Rabu, 14 September 2016

Berat Hati

Yogyakarta, 22 Februari 2010. Selasar depan Bandara Internasional Adisutjipto. Saat itu, berat sekali rasanya kaki ini melangkah menuju pintu masuk bandara tersebut. Ada rasa mengganjal. Ada rasa campur aduk, yang berujung pada jatuhnya butiran air mata. Hari itu, saya mengawali perjalanan saya menuju Belanda, tepatnya menuju kota yang letaknya di ujung paling utara negeri itu: Groningen. Berat hati saya meninggalkan Jogja. Entah mengapa. Harusnya saya di hari itu adalah salah satu dari segelntir orang yang paling bahagia di dunia. Bukankah Groningen adalah jawaban atas doa-doa yang selalu saya panjatkan kehadiratNya selama beberapa tahun sebelum tiba hari itu? 

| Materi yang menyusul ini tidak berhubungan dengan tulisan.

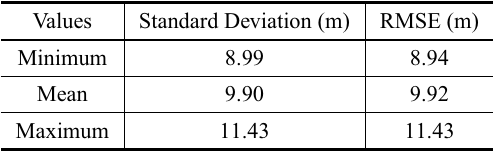
Mean, minimum and maximum values of Standard Deviation and RMSE for all extracted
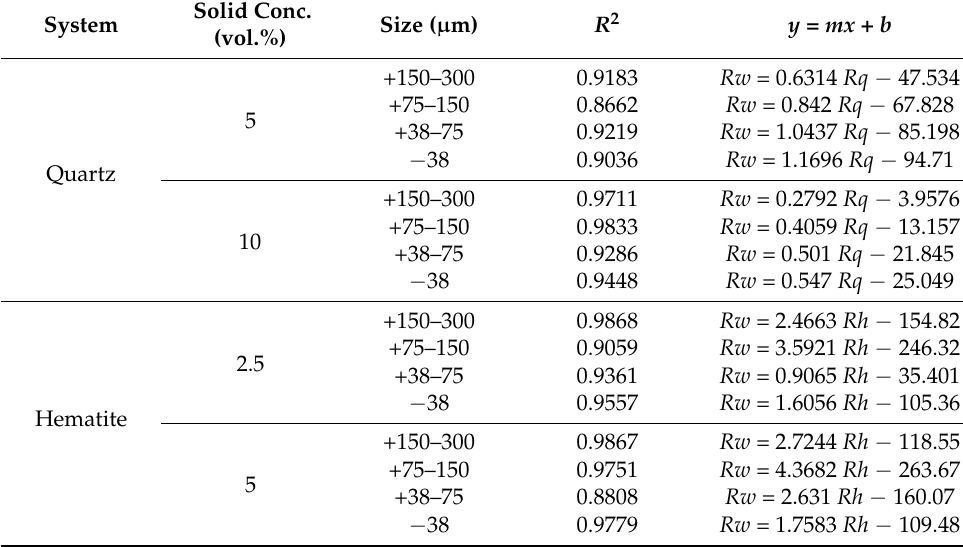
Table 3. Summary of linear correlation between water recovery and particle recovery. Rw , Rq , and Rh are the respective recoveries of water, quartz, and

Meski akhirnya saya tak menuai happy-ending (simak ceritanya di sini), di Groningen itulah saya mengawali kehidupan saya secara penuh dalam suasana yang sangat berbeda dengan apa yang selama ini ada di Jogja. Benar saja, sebagai lanjutan atas keberatan hati yang mendera saat itu, minggu-minggu pertama saya di Groningen rasanya sangat membosankan. Okelah, satu dua kali saya cukup senang karena bisa berfoto di sana-sini dengan latar belakang rumah-rumah khas Belanda. Tetapi, setiap kali terbangun dari tidur, ada rasa aneh yang serasa mencekik batin. Ada rindu pada kampung halaman, orang tua dan suasana di Jogja.

Beratnya hati menerima suasana yang baru membuat saya hampir-hampir tak pernah lepas dari layar monitor laptop yang berhias streaming siaran televisi atau radio di Indonesia. Tak jarang pula, menit-menit jelang sore di akhir pekan, hampir selalu kaki saya ini melangkah ke stasiun kereta di Groningen, sekedar melewatkan waktu melihat kereta yang berangkat menuju Schiphol airport. Entah setiap kali berada di stasiun itu, ada gejolak yang sangat kuat dalam hati, namun harus saya tahan agar tak meledak menjadi sebuah teriakan keras ingin pulang. Waktu terus berjalan, hingga tak terasa kesibukan mulai mengalihkan rasa berat hati yang cukup menyakitkan itu. Perlahan, saya pun mulai bisa menikmati dan terbiasa hidup di negeri yang baru itu. Manisnya kehidupan di Belanda lambat laun bisa dirasakan seiring dengan rutinitas yang ada.

Schiedam, 31 Agustus 2016. Kini penyakit berat hati itu kembali mendera, setelah begitu hebatnya terasa 6,5 tahun sebelumnya, saat Jogja harus ditinggalkan. Kini perasaan itu muncul untuk situasi yang sebaliknya. Ada rasa berat meninggalkan Belanda, khususnya kota Delft dan Schiedam yang selama 4 tahun terakhir menjadi stasiun perhentian kereta kehidupan saya. Sebelum kaki ini benar-benar melangkah pergi meninggalkan kedua kota tersebut, ada perasaan sedih dan gelisah yang bercampur aduk menjadi satu. Barangkali saya sudah terlalu merasa nyaman ada di sana, dengan segala kemudahan dan kesulitan yang ada. Dulu tiba di negeri itu dengan membawa hati yang berat, kini pergi melangkah meninggalkan negeri itu juga dengan menjinjing hati yang sungguh berat. Lengkap sudah. 

Orang bijak bilang, berpindah dari sebuah zona nyaman ke zona tidak nyaman itu tidak mudah, namun hal itu membuat kita terus belajar dan bergerak, bahkan merangkak ke atas. Dan, tidak bergerak mungkin akan berujung binasa. Ah, barangkali hidup memang seperti ini. Zona nyaman bukanlah sebuah harta yang harus selalu dimiliki. Barangkali dengan kepulangan ini, memang ada hak-hak orang-orang terdekat yang harus segera ditunaikan. Semua yang di bumi ini milikNya. Ia Yang Maha Mengatur dan lebih tahu tentang kisi-kisi kehidupan kita dan di balik segala peristiwa yang kita alami. Sekuat apapun, segigih apapun kita mengusahakan sesuatu, Ia jualah yang menentukan episode akhirnya. Barangkali seperti kisah sang mentari, yang begitu digdaya menyinari bumi. Namun, ia pun harus tunduk kepada KuasaNya, bergerak dari ufuk timur menuju ujung barat, agar malam dan siang hari itu selalu ada.